# DIRECTIONS
Please count how many lines below contain the word "none" and reply with only that number.

# MATERIAL SHOWN
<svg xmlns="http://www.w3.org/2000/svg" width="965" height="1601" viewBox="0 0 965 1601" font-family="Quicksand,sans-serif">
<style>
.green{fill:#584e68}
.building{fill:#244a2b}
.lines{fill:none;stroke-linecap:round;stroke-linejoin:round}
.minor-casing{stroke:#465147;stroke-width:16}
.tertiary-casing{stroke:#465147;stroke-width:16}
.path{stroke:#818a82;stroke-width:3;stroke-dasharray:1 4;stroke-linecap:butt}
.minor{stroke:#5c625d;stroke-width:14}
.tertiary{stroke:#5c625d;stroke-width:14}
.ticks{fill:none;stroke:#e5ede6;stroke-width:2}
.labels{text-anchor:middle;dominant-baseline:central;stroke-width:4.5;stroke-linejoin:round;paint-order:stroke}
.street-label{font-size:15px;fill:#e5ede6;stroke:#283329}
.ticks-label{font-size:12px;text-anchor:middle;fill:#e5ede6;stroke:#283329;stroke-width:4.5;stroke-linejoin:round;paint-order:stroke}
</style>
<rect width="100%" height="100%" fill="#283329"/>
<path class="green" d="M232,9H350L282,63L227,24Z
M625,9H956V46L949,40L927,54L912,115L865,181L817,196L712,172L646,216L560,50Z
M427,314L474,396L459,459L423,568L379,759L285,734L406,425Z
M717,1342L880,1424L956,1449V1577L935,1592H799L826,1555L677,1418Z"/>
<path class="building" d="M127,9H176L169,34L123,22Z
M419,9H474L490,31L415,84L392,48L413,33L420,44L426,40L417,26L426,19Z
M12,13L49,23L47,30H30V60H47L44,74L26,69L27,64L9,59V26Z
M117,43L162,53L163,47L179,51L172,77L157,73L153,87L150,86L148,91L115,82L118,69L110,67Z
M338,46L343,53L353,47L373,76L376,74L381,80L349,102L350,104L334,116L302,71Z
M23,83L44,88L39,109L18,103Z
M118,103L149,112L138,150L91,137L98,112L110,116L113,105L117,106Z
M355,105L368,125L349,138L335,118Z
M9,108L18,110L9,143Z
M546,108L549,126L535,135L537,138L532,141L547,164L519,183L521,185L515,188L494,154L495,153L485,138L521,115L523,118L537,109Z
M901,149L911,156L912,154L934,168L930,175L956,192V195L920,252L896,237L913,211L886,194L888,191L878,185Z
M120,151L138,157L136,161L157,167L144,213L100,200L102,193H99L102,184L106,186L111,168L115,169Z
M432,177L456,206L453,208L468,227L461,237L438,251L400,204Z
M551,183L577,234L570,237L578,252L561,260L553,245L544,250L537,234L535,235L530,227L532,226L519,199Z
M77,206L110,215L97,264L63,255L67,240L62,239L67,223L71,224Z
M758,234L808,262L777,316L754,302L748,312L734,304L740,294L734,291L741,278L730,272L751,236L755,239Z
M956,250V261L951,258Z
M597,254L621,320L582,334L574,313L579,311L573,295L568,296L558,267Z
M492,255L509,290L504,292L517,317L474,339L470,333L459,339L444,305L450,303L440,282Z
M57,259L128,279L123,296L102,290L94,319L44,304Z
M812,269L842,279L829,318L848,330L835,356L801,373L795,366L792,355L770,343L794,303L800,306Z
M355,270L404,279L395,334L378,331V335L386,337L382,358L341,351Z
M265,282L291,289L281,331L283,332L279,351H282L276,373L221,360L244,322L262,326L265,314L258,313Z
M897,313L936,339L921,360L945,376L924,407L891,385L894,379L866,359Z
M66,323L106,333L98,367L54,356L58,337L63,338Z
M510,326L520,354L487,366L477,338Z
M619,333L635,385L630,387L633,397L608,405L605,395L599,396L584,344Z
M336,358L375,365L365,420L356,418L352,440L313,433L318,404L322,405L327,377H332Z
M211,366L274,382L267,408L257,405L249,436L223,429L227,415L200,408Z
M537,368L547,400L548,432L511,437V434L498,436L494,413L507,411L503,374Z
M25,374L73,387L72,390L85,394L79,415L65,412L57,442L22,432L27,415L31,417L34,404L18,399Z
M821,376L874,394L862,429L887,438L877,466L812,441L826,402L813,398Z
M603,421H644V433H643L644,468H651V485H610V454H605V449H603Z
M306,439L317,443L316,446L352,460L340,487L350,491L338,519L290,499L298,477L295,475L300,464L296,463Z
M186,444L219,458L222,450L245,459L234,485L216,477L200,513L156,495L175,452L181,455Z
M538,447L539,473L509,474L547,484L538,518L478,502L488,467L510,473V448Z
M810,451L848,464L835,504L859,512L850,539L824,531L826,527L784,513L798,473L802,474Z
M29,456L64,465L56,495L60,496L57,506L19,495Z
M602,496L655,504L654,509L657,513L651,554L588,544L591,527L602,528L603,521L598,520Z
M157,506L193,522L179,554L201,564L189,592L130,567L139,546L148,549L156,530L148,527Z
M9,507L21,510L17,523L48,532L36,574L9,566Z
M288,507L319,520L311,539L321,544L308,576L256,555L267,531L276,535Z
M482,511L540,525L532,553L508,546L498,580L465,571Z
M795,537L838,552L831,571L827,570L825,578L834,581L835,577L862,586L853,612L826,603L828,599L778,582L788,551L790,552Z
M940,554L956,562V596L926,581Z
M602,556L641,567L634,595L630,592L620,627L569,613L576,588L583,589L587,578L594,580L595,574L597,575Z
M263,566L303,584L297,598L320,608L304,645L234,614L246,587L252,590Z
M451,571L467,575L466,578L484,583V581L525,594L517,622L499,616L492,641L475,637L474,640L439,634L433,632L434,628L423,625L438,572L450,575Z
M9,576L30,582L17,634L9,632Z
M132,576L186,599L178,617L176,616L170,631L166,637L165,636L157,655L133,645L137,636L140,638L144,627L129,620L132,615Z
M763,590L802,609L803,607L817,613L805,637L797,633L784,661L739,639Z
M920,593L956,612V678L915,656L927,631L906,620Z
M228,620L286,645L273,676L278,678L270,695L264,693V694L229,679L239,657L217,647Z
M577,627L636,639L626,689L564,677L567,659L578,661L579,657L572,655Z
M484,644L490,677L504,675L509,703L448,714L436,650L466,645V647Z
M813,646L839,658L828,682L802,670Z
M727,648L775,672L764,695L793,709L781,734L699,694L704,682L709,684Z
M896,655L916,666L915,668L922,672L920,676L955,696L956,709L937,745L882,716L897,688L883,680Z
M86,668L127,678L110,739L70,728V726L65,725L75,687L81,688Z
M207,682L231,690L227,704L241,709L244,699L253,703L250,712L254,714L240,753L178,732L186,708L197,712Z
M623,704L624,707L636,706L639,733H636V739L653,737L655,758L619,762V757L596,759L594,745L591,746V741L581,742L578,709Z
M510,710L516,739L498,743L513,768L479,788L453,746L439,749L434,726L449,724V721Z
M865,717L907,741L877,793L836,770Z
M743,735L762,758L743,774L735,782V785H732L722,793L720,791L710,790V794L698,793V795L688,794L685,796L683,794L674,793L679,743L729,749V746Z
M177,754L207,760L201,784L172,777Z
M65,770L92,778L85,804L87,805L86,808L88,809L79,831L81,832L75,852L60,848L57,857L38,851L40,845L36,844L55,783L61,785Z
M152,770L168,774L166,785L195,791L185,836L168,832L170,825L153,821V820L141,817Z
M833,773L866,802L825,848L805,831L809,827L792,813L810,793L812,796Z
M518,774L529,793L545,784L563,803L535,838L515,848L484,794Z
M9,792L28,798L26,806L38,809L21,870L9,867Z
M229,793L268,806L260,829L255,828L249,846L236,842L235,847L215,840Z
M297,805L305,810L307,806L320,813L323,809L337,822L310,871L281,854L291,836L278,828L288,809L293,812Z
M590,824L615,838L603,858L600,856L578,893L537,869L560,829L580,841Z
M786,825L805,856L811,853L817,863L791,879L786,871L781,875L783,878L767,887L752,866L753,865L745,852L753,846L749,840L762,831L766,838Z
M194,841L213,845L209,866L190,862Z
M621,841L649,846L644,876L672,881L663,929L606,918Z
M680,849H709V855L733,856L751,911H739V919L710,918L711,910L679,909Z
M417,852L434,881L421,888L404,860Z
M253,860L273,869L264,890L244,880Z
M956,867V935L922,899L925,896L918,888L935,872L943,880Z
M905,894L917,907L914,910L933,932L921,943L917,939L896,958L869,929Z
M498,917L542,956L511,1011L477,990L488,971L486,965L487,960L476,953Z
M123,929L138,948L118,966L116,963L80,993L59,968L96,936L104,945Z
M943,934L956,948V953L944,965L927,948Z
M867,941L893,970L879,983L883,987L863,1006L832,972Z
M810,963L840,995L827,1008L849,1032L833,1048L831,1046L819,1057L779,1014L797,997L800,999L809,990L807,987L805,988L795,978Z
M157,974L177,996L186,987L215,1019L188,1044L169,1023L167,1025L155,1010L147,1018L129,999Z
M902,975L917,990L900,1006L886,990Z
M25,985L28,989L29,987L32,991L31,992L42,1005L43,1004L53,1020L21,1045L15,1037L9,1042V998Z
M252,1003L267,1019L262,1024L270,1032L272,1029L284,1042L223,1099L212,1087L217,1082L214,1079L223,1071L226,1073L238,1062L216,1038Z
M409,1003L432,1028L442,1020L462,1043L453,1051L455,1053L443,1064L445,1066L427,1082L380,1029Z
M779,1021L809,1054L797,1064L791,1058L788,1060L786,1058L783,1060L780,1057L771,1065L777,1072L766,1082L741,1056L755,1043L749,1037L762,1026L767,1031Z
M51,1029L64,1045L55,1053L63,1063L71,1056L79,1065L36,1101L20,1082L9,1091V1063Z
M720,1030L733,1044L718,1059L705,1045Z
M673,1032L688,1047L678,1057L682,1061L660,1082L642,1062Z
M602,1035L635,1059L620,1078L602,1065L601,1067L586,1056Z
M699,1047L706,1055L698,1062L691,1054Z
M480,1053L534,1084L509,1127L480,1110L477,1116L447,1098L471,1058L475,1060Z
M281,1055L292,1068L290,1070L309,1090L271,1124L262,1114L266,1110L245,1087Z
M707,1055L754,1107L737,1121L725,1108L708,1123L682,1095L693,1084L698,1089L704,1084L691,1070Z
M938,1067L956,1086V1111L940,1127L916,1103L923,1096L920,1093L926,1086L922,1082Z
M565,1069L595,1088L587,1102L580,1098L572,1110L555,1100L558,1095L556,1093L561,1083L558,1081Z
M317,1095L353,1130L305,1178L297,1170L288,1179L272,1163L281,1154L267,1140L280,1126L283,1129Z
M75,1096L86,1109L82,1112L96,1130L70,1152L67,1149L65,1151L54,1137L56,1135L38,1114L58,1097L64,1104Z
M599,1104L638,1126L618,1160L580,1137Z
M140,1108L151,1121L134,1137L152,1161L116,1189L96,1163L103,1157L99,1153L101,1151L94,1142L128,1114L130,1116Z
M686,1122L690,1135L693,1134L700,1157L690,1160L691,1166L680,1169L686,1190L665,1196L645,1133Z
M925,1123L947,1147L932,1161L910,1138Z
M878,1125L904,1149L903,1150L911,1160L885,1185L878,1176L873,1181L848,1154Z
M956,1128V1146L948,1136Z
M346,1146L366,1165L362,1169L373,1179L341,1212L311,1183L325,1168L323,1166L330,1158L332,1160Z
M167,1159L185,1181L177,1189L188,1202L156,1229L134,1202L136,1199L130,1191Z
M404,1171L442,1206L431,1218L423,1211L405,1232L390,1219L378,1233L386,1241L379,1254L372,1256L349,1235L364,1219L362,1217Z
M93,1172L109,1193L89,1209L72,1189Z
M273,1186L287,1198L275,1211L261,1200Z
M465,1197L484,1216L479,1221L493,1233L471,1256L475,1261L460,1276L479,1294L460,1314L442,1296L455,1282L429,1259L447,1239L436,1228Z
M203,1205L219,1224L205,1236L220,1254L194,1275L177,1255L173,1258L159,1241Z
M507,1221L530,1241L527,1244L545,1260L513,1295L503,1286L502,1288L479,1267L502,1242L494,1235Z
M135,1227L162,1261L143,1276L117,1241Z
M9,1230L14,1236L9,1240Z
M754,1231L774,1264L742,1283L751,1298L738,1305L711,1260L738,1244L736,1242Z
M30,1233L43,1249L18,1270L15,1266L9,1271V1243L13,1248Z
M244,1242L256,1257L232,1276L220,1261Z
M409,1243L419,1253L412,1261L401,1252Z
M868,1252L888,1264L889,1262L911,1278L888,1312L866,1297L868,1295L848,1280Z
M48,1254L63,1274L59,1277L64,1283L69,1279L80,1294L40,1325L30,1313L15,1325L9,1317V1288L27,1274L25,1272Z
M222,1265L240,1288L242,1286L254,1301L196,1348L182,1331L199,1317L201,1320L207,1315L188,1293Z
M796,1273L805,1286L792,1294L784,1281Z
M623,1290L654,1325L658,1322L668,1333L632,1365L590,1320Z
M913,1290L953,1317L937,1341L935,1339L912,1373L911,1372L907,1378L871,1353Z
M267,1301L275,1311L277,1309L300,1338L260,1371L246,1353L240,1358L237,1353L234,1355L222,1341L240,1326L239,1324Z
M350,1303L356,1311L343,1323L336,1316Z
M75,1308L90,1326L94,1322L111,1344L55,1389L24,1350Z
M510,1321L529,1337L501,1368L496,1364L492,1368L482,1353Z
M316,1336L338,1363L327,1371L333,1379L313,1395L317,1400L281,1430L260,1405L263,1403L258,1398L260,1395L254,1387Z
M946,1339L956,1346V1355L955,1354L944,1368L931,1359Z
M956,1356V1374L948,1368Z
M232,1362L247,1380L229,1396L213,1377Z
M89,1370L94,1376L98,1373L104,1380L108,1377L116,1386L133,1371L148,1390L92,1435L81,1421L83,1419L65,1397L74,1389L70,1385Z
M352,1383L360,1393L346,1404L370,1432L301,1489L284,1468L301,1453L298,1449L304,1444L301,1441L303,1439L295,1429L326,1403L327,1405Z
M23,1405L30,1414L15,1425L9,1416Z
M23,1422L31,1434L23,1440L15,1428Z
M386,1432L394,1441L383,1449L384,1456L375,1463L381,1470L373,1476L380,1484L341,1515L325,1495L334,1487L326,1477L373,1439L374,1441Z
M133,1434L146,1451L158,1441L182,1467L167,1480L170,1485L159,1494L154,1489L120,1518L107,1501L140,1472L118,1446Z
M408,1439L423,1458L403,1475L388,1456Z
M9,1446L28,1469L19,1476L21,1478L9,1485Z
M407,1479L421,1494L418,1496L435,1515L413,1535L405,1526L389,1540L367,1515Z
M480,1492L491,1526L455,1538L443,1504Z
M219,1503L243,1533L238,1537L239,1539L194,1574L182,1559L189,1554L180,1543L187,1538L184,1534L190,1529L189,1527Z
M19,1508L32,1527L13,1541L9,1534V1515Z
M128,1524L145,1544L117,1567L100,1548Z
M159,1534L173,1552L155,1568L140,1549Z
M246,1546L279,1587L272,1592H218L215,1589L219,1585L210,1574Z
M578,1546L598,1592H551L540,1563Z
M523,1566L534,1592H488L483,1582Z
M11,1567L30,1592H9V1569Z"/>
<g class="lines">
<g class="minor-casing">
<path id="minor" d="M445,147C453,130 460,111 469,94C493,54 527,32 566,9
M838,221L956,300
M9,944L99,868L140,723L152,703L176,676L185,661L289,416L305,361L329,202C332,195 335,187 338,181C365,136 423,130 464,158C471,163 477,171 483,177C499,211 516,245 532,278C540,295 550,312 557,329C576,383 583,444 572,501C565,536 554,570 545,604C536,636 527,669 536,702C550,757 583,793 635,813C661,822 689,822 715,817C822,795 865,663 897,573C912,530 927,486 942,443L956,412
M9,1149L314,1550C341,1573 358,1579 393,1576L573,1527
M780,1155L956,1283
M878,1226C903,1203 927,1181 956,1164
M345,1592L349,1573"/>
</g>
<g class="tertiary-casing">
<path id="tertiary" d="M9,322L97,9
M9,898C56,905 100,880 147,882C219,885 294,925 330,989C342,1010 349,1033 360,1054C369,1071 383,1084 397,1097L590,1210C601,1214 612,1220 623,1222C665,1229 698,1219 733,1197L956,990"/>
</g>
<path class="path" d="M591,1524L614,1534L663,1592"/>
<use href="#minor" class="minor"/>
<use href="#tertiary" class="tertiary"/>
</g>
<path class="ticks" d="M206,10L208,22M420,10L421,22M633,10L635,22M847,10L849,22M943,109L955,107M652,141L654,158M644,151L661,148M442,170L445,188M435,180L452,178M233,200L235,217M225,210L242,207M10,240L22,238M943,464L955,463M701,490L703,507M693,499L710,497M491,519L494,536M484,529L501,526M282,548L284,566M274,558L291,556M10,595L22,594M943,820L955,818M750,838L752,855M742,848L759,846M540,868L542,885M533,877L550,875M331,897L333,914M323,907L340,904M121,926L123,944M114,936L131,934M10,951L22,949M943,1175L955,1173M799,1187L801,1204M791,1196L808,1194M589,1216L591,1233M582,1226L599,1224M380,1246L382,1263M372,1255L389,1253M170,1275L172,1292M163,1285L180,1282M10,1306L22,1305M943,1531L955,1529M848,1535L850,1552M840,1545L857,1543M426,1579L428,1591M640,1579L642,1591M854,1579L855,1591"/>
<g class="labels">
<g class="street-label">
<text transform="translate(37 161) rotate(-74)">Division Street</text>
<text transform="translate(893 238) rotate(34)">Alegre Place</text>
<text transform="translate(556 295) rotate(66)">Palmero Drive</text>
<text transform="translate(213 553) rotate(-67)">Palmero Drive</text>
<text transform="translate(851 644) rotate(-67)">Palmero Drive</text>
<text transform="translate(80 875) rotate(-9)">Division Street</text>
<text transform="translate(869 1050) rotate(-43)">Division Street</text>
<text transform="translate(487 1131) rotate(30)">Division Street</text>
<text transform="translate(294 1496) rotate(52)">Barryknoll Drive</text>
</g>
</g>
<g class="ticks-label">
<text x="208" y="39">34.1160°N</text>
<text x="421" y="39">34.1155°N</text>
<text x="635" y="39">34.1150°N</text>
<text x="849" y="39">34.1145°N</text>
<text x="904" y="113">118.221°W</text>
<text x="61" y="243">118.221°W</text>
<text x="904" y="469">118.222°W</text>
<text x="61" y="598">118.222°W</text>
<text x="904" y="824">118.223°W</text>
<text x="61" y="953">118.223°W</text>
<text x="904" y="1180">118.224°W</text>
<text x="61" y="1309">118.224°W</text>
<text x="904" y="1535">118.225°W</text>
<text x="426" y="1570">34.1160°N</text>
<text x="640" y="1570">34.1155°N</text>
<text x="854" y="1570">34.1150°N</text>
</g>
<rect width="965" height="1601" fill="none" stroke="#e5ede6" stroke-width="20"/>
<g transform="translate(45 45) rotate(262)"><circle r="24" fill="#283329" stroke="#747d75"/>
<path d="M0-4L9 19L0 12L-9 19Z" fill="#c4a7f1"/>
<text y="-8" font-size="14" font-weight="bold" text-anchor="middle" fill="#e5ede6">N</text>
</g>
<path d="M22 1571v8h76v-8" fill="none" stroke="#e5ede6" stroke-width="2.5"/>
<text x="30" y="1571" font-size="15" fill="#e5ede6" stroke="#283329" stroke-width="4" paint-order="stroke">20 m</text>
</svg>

# OUTPUT OF THE EXERCISE
4